Was kostet Drohnenfotografie?

Professionelle Drohnenaufnahmen liegen je nach Umfang meist im Bereich einiger hundert bis über tausend Euro pro Auftrag. Der genaue Preis hängt vor allem davon ab, ob du nur Fotos oder auch Video brauchst, wie lange der Einsatz dauert und wie aufwändig die Nachbearbeitung ist.
Als Orientierung: Anbieter kalkulieren häufig nach Stundensatz, Halbtags- oder Tagespauschale. Kleine Einsätze (z. B. einige Luftbilder eines Grundstücks, wenige Stunden vor Ort inklusive Grundbearbeitung) bewegen sich oft im unteren dreistelligen Bereich. Umfangreiche Video-Produktionen mit Schnitt, Musik und Farbkorrektur können vierstellig werden. Verlässliche Zahlen bekommst du nur über ein konkretes Angebot – lass dir Leistung, Nutzungsrechte und Anfahrt schriftlich aufschlüsseln.

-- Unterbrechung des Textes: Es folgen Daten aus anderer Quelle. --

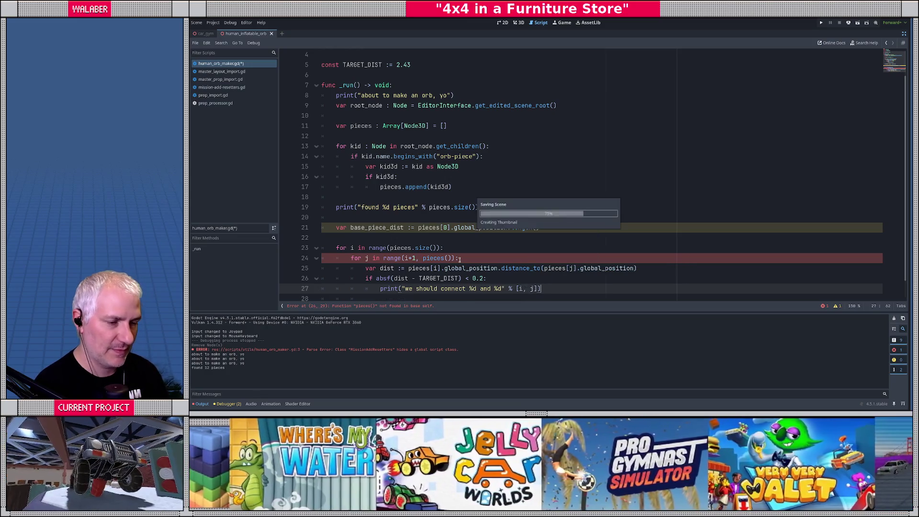
{"action": "key", "text": "ctrl+s"}
{"action": "scroll", "coordinate": [450, 256], "scroll_direction": "down", "scroll_amount": 1}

Reine Luftbilder sind günstiger als Bewegtbild. Beim Video steckt der Aufwand weniger im Flug selbst als im Schnitt: mehrere Szenen, Übergänge, Vertonung und Farbkorrektur kosten Bearbeitungszeit. Kläre vorab, wie viele finale Bilder oder wie lang das fertige Video sein soll und wie viele Korrekturschleifen inklusive sind – das verhindert Nachberechnungen.

Neben der reinen Flugzeit zahlst du oft für: Anfahrt und Wegezeit, Vorbereitung und Location-Planung, Nachbearbeitung, sowie eventuell nötige Aufstiegsgenehmigungen. Über bewohntem Gebiet, in der Nähe von Flughäfen oder in Schutzgebieten kann eine behördliche Genehmigung erforderlich sein – das bedeutet Vorlauf und Zusatzkosten. Auch der Umfang der Nutzungsrechte (privat vs. gewerbliche/werbliche Nutzung) beeinflusst den Preis.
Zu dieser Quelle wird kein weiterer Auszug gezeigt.